Abstract:
Nephrotic syndrome is a common condition characterized by filtration of large amounts of protein, hypoalbuminemia, reduced plasma oncotic pressure, sodium retention, and edema. The mechanism responsible for sodium retention in this condition is still controversial. Two different pathophysiological pathways have been proposed to explain edema formation: activation of neurohumoral effector mechanisms, including the renin-angiotensin-aldosterone system, or abnormal intrinsic/primary renal sodium retention. A 5-year-old boy with X-linked adrenoleukodystrophy presented with bilateral leg swelling, massive proteinuria, and hypoalbuminemia. Minimal change disease was diagnosed. The patient was initially treated with corticosteroids and experienced several relapses. The progression of fractional excretion of sodium correlated with proteinuria and undetectable aldosterone levels.

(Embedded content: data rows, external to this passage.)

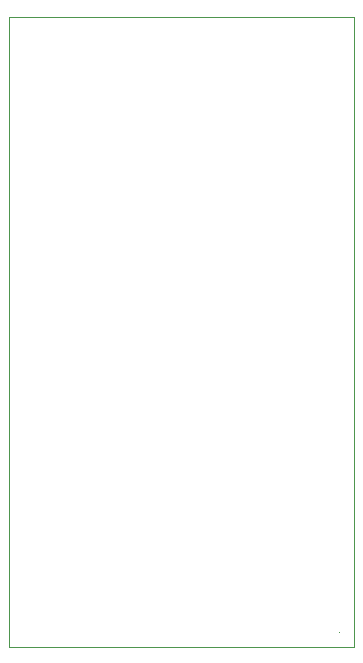
<source format=gbr>
G04 (created by PCBNEW (2013-07-07 BZR 4022)-stable) date 6/17/2014 11:43:07 PM*
%MOIN*%
G04 Gerber Fmt 3.4, Leading zero omitted, Abs format*
%FSLAX34Y34*%
G01*
G70*
G90*
G04 APERTURE LIST*
%ADD10C,0.00590551*%
%ADD11C,0.00393701*%
G04 APERTURE END LIST*
G54D10*
G54D11*
X24000Y-28500D02*
G75*
G03X24000Y-28500I0J0D01*
G74*
G01*
X23999Y-28500D02*
X24000Y-28500D01*
X24000Y-28499D02*
X24000Y-28500D01*
X24000Y-28500D02*
G75*
G03X24000Y-28500I0J0D01*
G74*
G01*
X23999Y-28500D02*
X24000Y-28500D01*
X24000Y-28499D02*
X24000Y-28500D01*
X24000Y-28500D02*
G75*
G03X24000Y-28500I0J0D01*
G74*
G01*
X23999Y-28500D02*
X24000Y-28500D01*
X24000Y-28499D02*
X24000Y-28500D01*
X15000Y-8000D02*
X15500Y-8000D01*
X13000Y-29000D02*
X13000Y-8000D01*
X24500Y-29000D02*
X13000Y-29000D01*
X24500Y-8000D02*
X24500Y-29000D01*
X13000Y-8000D02*
X24500Y-8000D01*
M02*

</source>
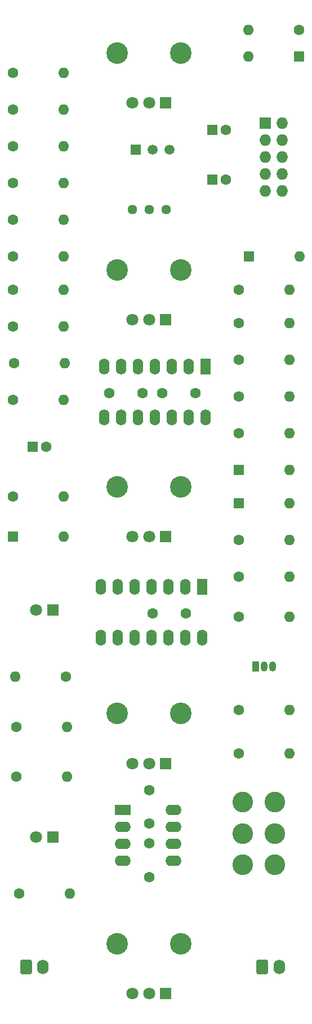
<source format=gbr>
%TF.GenerationSoftware,KiCad,Pcbnew,(5.1.12-1-10_14)*%
%TF.CreationDate,2021-12-12T18:07:50+01:00*%
%TF.ProjectId,sub_destroyer,7375625f-6465-4737-9472-6f7965722e6b,rev?*%
%TF.SameCoordinates,Original*%
%TF.FileFunction,Soldermask,Bot*%
%TF.FilePolarity,Negative*%
%FSLAX46Y46*%
G04 Gerber Fmt 4.6, Leading zero omitted, Abs format (unit mm)*
G04 Created by KiCad (PCBNEW (5.1.12-1-10_14)) date 2021-12-12 18:07:50*
%MOMM*%
%LPD*%
G01*
G04 APERTURE LIST*
%ADD10R,1.800000X1.800000*%
%ADD11C,1.800000*%
%ADD12R,1.600000X1.600000*%
%ADD13O,1.600000X1.600000*%
%ADD14C,1.600000*%
%ADD15R,1.600000X2.400000*%
%ADD16O,1.600000X2.400000*%
%ADD17R,2.400000X1.600000*%
%ADD18O,2.400000X1.600000*%
%ADD19O,1.050000X1.500000*%
%ADD20R,1.050000X1.500000*%
%ADD21C,1.440000*%
%ADD22C,3.240000*%
%ADD23C,3.100000*%
%ADD24C,1.500000*%
%ADD25R,1.500000X1.500000*%
%ADD26O,1.740000X2.200000*%
%ADD27R,1.727200X1.727200*%
%ADD28O,1.727200X1.727200*%
G04 APERTURE END LIST*
D10*
%TO.C,D6*%
X165500000Y-111500000D03*
D11*
X162960000Y-111500000D03*
%TD*%
D12*
%TO.C,D3*%
X193500000Y-90500000D03*
D13*
X201120000Y-90500000D03*
%TD*%
D12*
%TO.C,D1*%
X159500000Y-100500000D03*
D13*
X167120000Y-100500000D03*
%TD*%
D14*
%TO.C,R1*%
X193500000Y-126500000D03*
D13*
X201120000Y-126500000D03*
%TD*%
%TO.C,R2*%
X167120000Y-80000000D03*
D14*
X159500000Y-80000000D03*
%TD*%
D13*
%TO.C,R3*%
X168120000Y-154000000D03*
D14*
X160500000Y-154000000D03*
%TD*%
%TO.C,R4*%
X193500000Y-101000000D03*
D13*
X201120000Y-101000000D03*
%TD*%
D15*
%TO.C,U2*%
X188500000Y-75000000D03*
D16*
X173260000Y-82620000D03*
X185960000Y-75000000D03*
X175800000Y-82620000D03*
X183420000Y-75000000D03*
X178340000Y-82620000D03*
X180880000Y-75000000D03*
X180880000Y-82620000D03*
X178340000Y-75000000D03*
X183420000Y-82620000D03*
X175800000Y-75000000D03*
X185960000Y-82620000D03*
X173260000Y-75000000D03*
X188500000Y-82620000D03*
%TD*%
D17*
%TO.C,U4*%
X176000000Y-141500000D03*
D18*
X183620000Y-149120000D03*
X176000000Y-144040000D03*
X183620000Y-146580000D03*
X176000000Y-146580000D03*
X183620000Y-144040000D03*
X176000000Y-149120000D03*
X183620000Y-141500000D03*
%TD*%
D19*
%TO.C,Q1*%
X197270000Y-120000000D03*
X198540000Y-120000000D03*
D20*
X196000000Y-120000000D03*
%TD*%
D21*
%TO.C,RAMPTRIM1*%
X177460000Y-51500000D03*
X180000000Y-51500000D03*
X182540000Y-51500000D03*
%TD*%
D10*
%TO.C,RV1*%
X182500000Y-68000000D03*
D11*
X180000000Y-68000000D03*
X177500000Y-68000000D03*
D22*
X175200000Y-60500000D03*
X184800000Y-60500000D03*
%TD*%
D10*
%TO.C,RV3*%
X182500000Y-134500000D03*
D11*
X180000000Y-134500000D03*
X177500000Y-134500000D03*
D22*
X175200000Y-127000000D03*
X184800000Y-127000000D03*
%TD*%
%TO.C,RV2*%
X184800000Y-93000000D03*
X175200000Y-93000000D03*
D11*
X177500000Y-100500000D03*
X180000000Y-100500000D03*
D10*
X182500000Y-100500000D03*
%TD*%
D22*
%TO.C,RV4*%
X184800000Y-28000000D03*
X175200000Y-28000000D03*
D11*
X177500000Y-35500000D03*
X180000000Y-35500000D03*
D10*
X182500000Y-35500000D03*
%TD*%
D13*
%TO.C,D5*%
X194880000Y-28500000D03*
D12*
X202500000Y-28500000D03*
%TD*%
D16*
%TO.C,U1*%
X188000000Y-115620000D03*
X172760000Y-108000000D03*
X185460000Y-115620000D03*
X175300000Y-108000000D03*
X182920000Y-115620000D03*
X177840000Y-108000000D03*
X180380000Y-115620000D03*
X180380000Y-108000000D03*
X177840000Y-115620000D03*
X182920000Y-108000000D03*
X175300000Y-115620000D03*
X185460000Y-108000000D03*
X172760000Y-115620000D03*
D15*
X188000000Y-108000000D03*
%TD*%
D23*
%TO.C,SW1*%
X194085000Y-145000000D03*
X194085000Y-140300000D03*
X194085000Y-149700000D03*
X198915000Y-140300000D03*
X198915000Y-145000000D03*
X198915000Y-149700000D03*
%TD*%
D24*
%TO.C,U3*%
X180540000Y-42500000D03*
X183080000Y-42500000D03*
D25*
X178000000Y-42500000D03*
%TD*%
D12*
%TO.C,D4*%
X195000000Y-58500000D03*
D13*
X202620000Y-58500000D03*
%TD*%
D10*
%TO.C,RV5*%
X182500000Y-169000000D03*
D11*
X180000000Y-169000000D03*
X177500000Y-169000000D03*
D22*
X175200000Y-161500000D03*
X184800000Y-161500000D03*
%TD*%
D14*
%TO.C,C1*%
X191500000Y-47000000D03*
D12*
X189500000Y-47000000D03*
%TD*%
%TO.C,CP1*%
X162500000Y-87000000D03*
D14*
X164500000Y-87000000D03*
%TD*%
D12*
%TO.C,C2*%
X189500000Y-39500000D03*
D14*
X191500000Y-39500000D03*
%TD*%
D13*
%TO.C,R5*%
X201120000Y-112500000D03*
D14*
X193500000Y-112500000D03*
%TD*%
%TO.C,R6*%
X159500000Y-58500000D03*
D13*
X167120000Y-58500000D03*
%TD*%
%TO.C,R7*%
X167120000Y-47500000D03*
D14*
X159500000Y-47500000D03*
%TD*%
%TO.C,R8*%
X193500000Y-85000000D03*
D13*
X201120000Y-85000000D03*
%TD*%
%TO.C,R9*%
X167120000Y-63500000D03*
D14*
X159500000Y-63500000D03*
%TD*%
D13*
%TO.C,R10*%
X201120000Y-106500000D03*
D14*
X193500000Y-106500000D03*
%TD*%
%TO.C,R11*%
X159675001Y-74500000D03*
D13*
X167295001Y-74500000D03*
%TD*%
%TO.C,R12*%
X167120000Y-31000000D03*
D14*
X159500000Y-31000000D03*
%TD*%
%TO.C,R13*%
X193500000Y-133000000D03*
D13*
X201120000Y-133000000D03*
%TD*%
D14*
%TO.C,R14*%
X159500000Y-36500000D03*
D13*
X167120000Y-36500000D03*
%TD*%
%TO.C,R15*%
X167120000Y-53000000D03*
D14*
X159500000Y-53000000D03*
%TD*%
D13*
%TO.C,R16*%
X167120000Y-69000000D03*
D14*
X159500000Y-69000000D03*
%TD*%
%TO.C,R17*%
X159500000Y-42000000D03*
D13*
X167120000Y-42000000D03*
%TD*%
D14*
%TO.C,R18*%
X159500000Y-94500000D03*
D13*
X167120000Y-94500000D03*
%TD*%
%TO.C,R19*%
X194880000Y-24500000D03*
D14*
X202500000Y-24500000D03*
%TD*%
D13*
%TO.C,R20*%
X167620000Y-129000000D03*
D14*
X160000000Y-129000000D03*
%TD*%
%TO.C,R21*%
X167500000Y-121500000D03*
D13*
X159880000Y-121500000D03*
%TD*%
D14*
%TO.C,R22*%
X160000000Y-136500000D03*
D13*
X167620000Y-136500000D03*
%TD*%
%TO.C,R23*%
X201120000Y-63500000D03*
D14*
X193500000Y-63500000D03*
%TD*%
%TO.C,R24*%
X193500000Y-79500000D03*
D13*
X201120000Y-79500000D03*
%TD*%
%TO.C,R25*%
X201120000Y-74000000D03*
D14*
X193500000Y-74000000D03*
%TD*%
%TO.C,R26*%
X193500000Y-68500000D03*
D13*
X201120000Y-68500000D03*
%TD*%
D14*
%TO.C,C3*%
X180000000Y-151500000D03*
X180000000Y-146500000D03*
%TD*%
%TO.C,C4*%
X182000000Y-79000000D03*
X187000000Y-79000000D03*
%TD*%
%TO.C,C5*%
X185500000Y-112000000D03*
X180500000Y-112000000D03*
%TD*%
%TO.C,C6*%
X180000000Y-143500000D03*
X180000000Y-138500000D03*
%TD*%
%TO.C,C7*%
X174000000Y-79000000D03*
X179000000Y-79000000D03*
%TD*%
%TO.C,Output*%
G36*
G01*
X160630000Y-165850001D02*
X160630000Y-164149999D01*
G75*
G02*
X160879999Y-163900000I249999J0D01*
G01*
X162120001Y-163900000D01*
G75*
G02*
X162370000Y-164149999I0J-249999D01*
G01*
X162370000Y-165850001D01*
G75*
G02*
X162120001Y-166100000I-249999J0D01*
G01*
X160879999Y-166100000D01*
G75*
G02*
X160630000Y-165850001I0J249999D01*
G01*
G37*
D26*
X164040000Y-165000000D03*
%TD*%
D27*
%TO.C,J2*%
X197500000Y-38500000D03*
D28*
X200040000Y-38500000D03*
X197500000Y-41040000D03*
X200040000Y-41040000D03*
X197500000Y-43580000D03*
X200040000Y-43580000D03*
X197500000Y-46120000D03*
X200040000Y-46120000D03*
X197500000Y-48660000D03*
X200040000Y-48660000D03*
%TD*%
D13*
%TO.C,D2*%
X201120000Y-95500000D03*
D12*
X193500000Y-95500000D03*
%TD*%
D11*
%TO.C,D7*%
X162960000Y-145500000D03*
D10*
X165500000Y-145500000D03*
%TD*%
D26*
%TO.C,Input*%
X199540000Y-165000000D03*
G36*
G01*
X196130000Y-165850001D02*
X196130000Y-164149999D01*
G75*
G02*
X196379999Y-163900000I249999J0D01*
G01*
X197620001Y-163900000D01*
G75*
G02*
X197870000Y-164149999I0J-249999D01*
G01*
X197870000Y-165850001D01*
G75*
G02*
X197620001Y-166100000I-249999J0D01*
G01*
X196379999Y-166100000D01*
G75*
G02*
X196130000Y-165850001I0J249999D01*
G01*
G37*
%TD*%
M02*

</source>
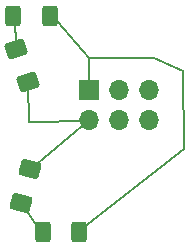
<source format=gbl>
%TF.GenerationSoftware,KiCad,Pcbnew,(6.99.0-2452-gdb4f2d9dd8)*%
%TF.CreationDate,2022-07-19T04:59:32+04:00*%
%TF.ProjectId,jwtelescope,6a777465-6c65-4736-936f-70652e6b6963,rev?*%
%TF.SameCoordinates,Original*%
%TF.FileFunction,Copper,L2,Bot*%
%TF.FilePolarity,Positive*%
%FSLAX46Y46*%
G04 Gerber Fmt 4.6, Leading zero omitted, Abs format (unit mm)*
G04 Created by KiCad (PCBNEW (6.99.0-2452-gdb4f2d9dd8)) date 2022-07-19 04:59:32*
%MOMM*%
%LPD*%
G01*
G04 APERTURE LIST*
G04 Aperture macros list*
%AMRoundRect*
0 Rectangle with rounded corners*
0 $1 Rounding radius*
0 $2 $3 $4 $5 $6 $7 $8 $9 X,Y pos of 4 corners*
0 Add a 4 corners polygon primitive as box body*
4,1,4,$2,$3,$4,$5,$6,$7,$8,$9,$2,$3,0*
0 Add four circle primitives for the rounded corners*
1,1,$1+$1,$2,$3*
1,1,$1+$1,$4,$5*
1,1,$1+$1,$6,$7*
1,1,$1+$1,$8,$9*
0 Add four rect primitives between the rounded corners*
20,1,$1+$1,$2,$3,$4,$5,0*
20,1,$1+$1,$4,$5,$6,$7,0*
20,1,$1+$1,$6,$7,$8,$9,0*
20,1,$1+$1,$8,$9,$2,$3,0*%
G04 Aperture macros list end*
%TA.AperFunction,NonConductor*%
%ADD10C,0.200000*%
%TD*%
%TA.AperFunction,SMDPad,CuDef*%
%ADD11RoundRect,0.250000X-0.400000X-0.625000X0.400000X-0.625000X0.400000X0.625000X-0.400000X0.625000X0*%
%TD*%
%TA.AperFunction,ComponentPad*%
%ADD12R,1.700000X1.700000*%
%TD*%
%TA.AperFunction,ComponentPad*%
%ADD13O,1.700000X1.700000*%
%TD*%
%TA.AperFunction,SMDPad,CuDef*%
%ADD14RoundRect,0.250001X0.483999X-0.608501X0.723406X0.284978X-0.483999X0.608501X-0.723406X-0.284978X0*%
%TD*%
%TA.AperFunction,SMDPad,CuDef*%
%ADD15RoundRect,0.250001X0.741523X-0.233822X0.440373X0.640781X-0.741523X0.233822X-0.440373X-0.640781X0*%
%TD*%
%TA.AperFunction,SMDPad,CuDef*%
%ADD16RoundRect,0.250000X0.400000X0.625000X-0.400000X0.625000X-0.400000X-0.625000X0.400000X-0.625000X0*%
%TD*%
G04 APERTURE END LIST*
D10*
X95900000Y-36600000D02*
X99100000Y-40300000D01*
X99100000Y-40300000D02*
X99100000Y-42700000D01*
X94000000Y-45700000D02*
X99000000Y-45600000D01*
X94000000Y-45700000D02*
X93900000Y-42400000D01*
X93300000Y-52600000D02*
X93300000Y-52600000D01*
X95100000Y-55100000D02*
X93300000Y-52600000D01*
X107000000Y-41300000D02*
X107100000Y-48000000D01*
X93000000Y-39500000D02*
X92700000Y-36700000D01*
X107000000Y-41400000D02*
X104600000Y-40300000D01*
X104600000Y-40300000D02*
X99100000Y-40300000D01*
X94200000Y-49700000D02*
X99000000Y-45600000D01*
X107100000Y-48000000D02*
X98200000Y-54900000D01*
D11*
X95150000Y-55000000D03*
X98250000Y-55000000D03*
D12*
X99059999Y-43029999D03*
D13*
X99059999Y-45569999D03*
X101599999Y-43029999D03*
X101599999Y-45569999D03*
X104139999Y-43029999D03*
X104139999Y-45569999D03*
D14*
X93315007Y-52536815D03*
X94084993Y-49663185D03*
D15*
X93884283Y-42306459D03*
X92915717Y-39493541D03*
D16*
X95750000Y-36700000D03*
X92650000Y-36700000D03*
M02*

</source>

This unusual finding suggests that the mechanism of tubular sodium avidity in this child with mineralocorticoid insufficiency was independent of the renin-angiotensin-aldosterone system.
摘要:
肾病综合征是一种常见的疾病,其特征是过滤大量的蛋白质,低蛋白血症,降低了等离子体渗透压,钠潴留,和水肿。在这种情况下,钠潴留的机制仍然存在争议。已经提出了两种不同的病理生理学途径来解释水肿的形成:神经体液效应机制的激活,包括肾素-血管紧张素-醛固酮系统,或异常的内在/原发性肾钠潴留。一名患有X连锁肾上腺脑白质营养不良的5岁男孩,表现为双侧腿部肿胀,大量蛋白尿,和低蛋白血症.诊断出微小变化的疾病。患者最初接受皮质类固醇治疗,并经历了几次复发。钠排泄分数的进展与蛋白尿和未检测到的醛固酮水平相关。这一不寻常的发现表明,在患有盐皮质激素功能不全的儿童中,肾小管钠亲和力的机制与肾素-血管紧张素-醛固酮系统无关。